- PROVIDED DATA
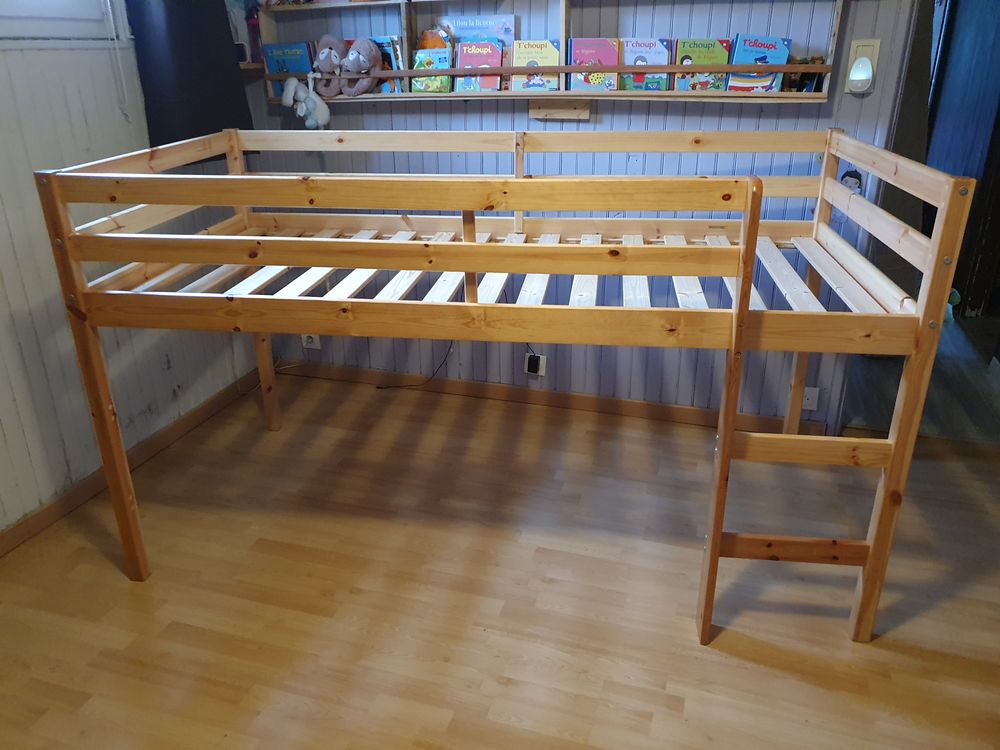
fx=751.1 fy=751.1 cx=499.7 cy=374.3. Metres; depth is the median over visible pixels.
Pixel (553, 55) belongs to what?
book
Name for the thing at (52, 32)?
window
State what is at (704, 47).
book
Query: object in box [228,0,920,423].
back wall
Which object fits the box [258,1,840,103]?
wall shelf
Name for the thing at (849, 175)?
wall sticker
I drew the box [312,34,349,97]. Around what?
stuffed animal
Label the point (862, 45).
wall lamp
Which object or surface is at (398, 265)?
bunk bed
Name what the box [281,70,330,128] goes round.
stuffed animal
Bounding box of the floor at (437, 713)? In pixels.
[0,361,998,749]
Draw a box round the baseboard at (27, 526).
[0,369,263,557]
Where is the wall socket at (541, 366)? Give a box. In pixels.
[524,352,545,376]
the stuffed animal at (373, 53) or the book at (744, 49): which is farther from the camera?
the stuffed animal at (373, 53)
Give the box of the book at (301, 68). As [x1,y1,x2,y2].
[261,42,314,93]
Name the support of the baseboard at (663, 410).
attached to the back wall at (729, 120)
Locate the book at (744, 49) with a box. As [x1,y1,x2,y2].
[727,34,790,92]
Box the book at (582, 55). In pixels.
[567,37,619,91]
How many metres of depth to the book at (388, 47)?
3.10 m
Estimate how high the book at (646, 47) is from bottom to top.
0.185 m
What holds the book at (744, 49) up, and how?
in the wall shelf
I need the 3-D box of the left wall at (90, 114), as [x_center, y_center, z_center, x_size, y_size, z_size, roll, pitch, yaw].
[-1.762,-0.488,1.932,0.144,2.491,3.459,6,24,16]
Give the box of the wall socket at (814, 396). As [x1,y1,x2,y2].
[802,386,819,409]
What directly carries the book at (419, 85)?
in the wall shelf
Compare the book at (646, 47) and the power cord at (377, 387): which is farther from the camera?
the power cord at (377, 387)
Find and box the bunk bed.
[30,125,989,643]
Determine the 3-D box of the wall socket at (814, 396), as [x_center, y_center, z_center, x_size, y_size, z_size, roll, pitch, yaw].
[1.296,0.104,3.153,0.070,0.105,0.014,6,24,16]
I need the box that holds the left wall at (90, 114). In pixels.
[0,4,254,536]
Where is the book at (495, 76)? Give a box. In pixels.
[454,40,502,92]
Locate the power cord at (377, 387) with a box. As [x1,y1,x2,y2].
[375,342,452,387]
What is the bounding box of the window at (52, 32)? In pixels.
[0,0,130,41]
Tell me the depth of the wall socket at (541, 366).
3.44 m
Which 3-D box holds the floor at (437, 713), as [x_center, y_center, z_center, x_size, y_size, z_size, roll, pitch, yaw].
[0.226,0.912,1.899,4.415,0.100,3.952,6,24,16]
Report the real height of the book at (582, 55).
0.183 m
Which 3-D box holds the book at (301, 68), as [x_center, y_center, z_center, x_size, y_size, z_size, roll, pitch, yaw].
[-0.882,-1.316,3.250,0.215,0.213,0.121,6,24,16]
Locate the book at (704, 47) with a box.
[673,38,732,91]
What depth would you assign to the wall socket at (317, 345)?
3.71 m
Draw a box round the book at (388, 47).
[368,35,404,93]
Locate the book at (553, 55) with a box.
[511,39,561,91]
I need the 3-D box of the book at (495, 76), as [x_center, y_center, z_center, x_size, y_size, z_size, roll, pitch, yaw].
[-0.078,-1.227,3.003,0.170,0.178,0.148,6,24,16]
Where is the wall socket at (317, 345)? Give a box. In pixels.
[301,333,320,349]
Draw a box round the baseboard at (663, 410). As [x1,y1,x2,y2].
[276,361,816,433]
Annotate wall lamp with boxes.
[844,37,880,93]
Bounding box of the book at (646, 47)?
[619,38,672,90]
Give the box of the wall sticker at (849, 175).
[840,169,861,192]
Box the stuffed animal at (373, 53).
[339,37,383,95]
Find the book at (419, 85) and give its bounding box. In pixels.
[411,48,451,92]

- DIRECTIONS
When repeating the entries, leave out every picture and keep the rest exact.

- ANSWER TO THIS PROBLEM
fx=751.1 fy=751.1 cx=499.7 cy=374.3. Metres; depth is the median over visible pixels.
Pixel (553, 55) belongs to what?
book
Name for the thing at (52, 32)?
window
State what is at (704, 47).
book
Query: object in box [228,0,920,423].
back wall
Which object fits the box [258,1,840,103]?
wall shelf
Name for the thing at (849, 175)?
wall sticker
I drew the box [312,34,349,97]. Around what?
stuffed animal
Label the point (862, 45).
wall lamp
Which object or surface is at (398, 265)?
bunk bed
Name what the box [281,70,330,128] goes round.
stuffed animal
Bounding box of the floor at (437, 713)? In pixels.
[0,361,998,749]
Draw a box round the baseboard at (27, 526).
[0,369,263,557]
Where is the wall socket at (541, 366)? Give a box. In pixels.
[524,352,545,376]
the stuffed animal at (373, 53) or the book at (744, 49): which is farther from the camera?
the stuffed animal at (373, 53)
Give the box of the book at (301, 68). As [x1,y1,x2,y2].
[261,42,314,93]
Name the support of the baseboard at (663, 410).
attached to the back wall at (729, 120)
Locate the book at (744, 49) with a box. As [x1,y1,x2,y2].
[727,34,790,92]
Box the book at (582, 55). In pixels.
[567,37,619,91]
How many metres of depth to the book at (388, 47)?
3.10 m
Estimate how high the book at (646, 47) is from bottom to top.
0.185 m
What holds the book at (744, 49) up, and how?
in the wall shelf
I need the 3-D box of the left wall at (90, 114), as [x_center, y_center, z_center, x_size, y_size, z_size, roll, pitch, yaw].
[-1.762,-0.488,1.932,0.144,2.491,3.459,6,24,16]
Give the box of the wall socket at (814, 396). As [x1,y1,x2,y2].
[802,386,819,409]
What directly carries the book at (419, 85)?
in the wall shelf
Compare the book at (646, 47) and the power cord at (377, 387): which is farther from the camera?
the power cord at (377, 387)
Find and box the bunk bed.
[30,125,989,643]
Determine the 3-D box of the wall socket at (814, 396), as [x_center, y_center, z_center, x_size, y_size, z_size, roll, pitch, yaw].
[1.296,0.104,3.153,0.070,0.105,0.014,6,24,16]
I need the box that holds the left wall at (90, 114). In pixels.
[0,4,254,536]
Where is the book at (495, 76)? Give a box. In pixels.
[454,40,502,92]
Locate the power cord at (377, 387) with a box. As [x1,y1,x2,y2].
[375,342,452,387]
What is the bounding box of the window at (52, 32)? In pixels.
[0,0,130,41]
Tell me the depth of the wall socket at (541, 366).
3.44 m
Which 3-D box holds the floor at (437, 713), as [x_center, y_center, z_center, x_size, y_size, z_size, roll, pitch, yaw].
[0.226,0.912,1.899,4.415,0.100,3.952,6,24,16]
Report the real height of the book at (582, 55).
0.183 m
Which 3-D box holds the book at (301, 68), as [x_center, y_center, z_center, x_size, y_size, z_size, roll, pitch, yaw].
[-0.882,-1.316,3.250,0.215,0.213,0.121,6,24,16]
Locate the book at (704, 47) with a box.
[673,38,732,91]
What depth would you assign to the wall socket at (317, 345)?
3.71 m
Draw a box round the book at (388, 47).
[368,35,404,93]
Locate the book at (553, 55) with a box.
[511,39,561,91]
I need the 3-D box of the book at (495, 76), as [x_center, y_center, z_center, x_size, y_size, z_size, roll, pitch, yaw].
[-0.078,-1.227,3.003,0.170,0.178,0.148,6,24,16]
Where is the wall socket at (317, 345)? Give a box. In pixels.
[301,333,320,349]
Draw a box round the baseboard at (663, 410). As [x1,y1,x2,y2].
[276,361,816,433]
Annotate wall lamp with boxes.
[844,37,880,93]
Bounding box of the book at (646, 47)?
[619,38,672,90]
Give the box of the wall sticker at (849, 175).
[840,169,861,192]
Box the stuffed animal at (373, 53).
[339,37,383,95]
Find the book at (419, 85) and give its bounding box. In pixels.
[411,48,451,92]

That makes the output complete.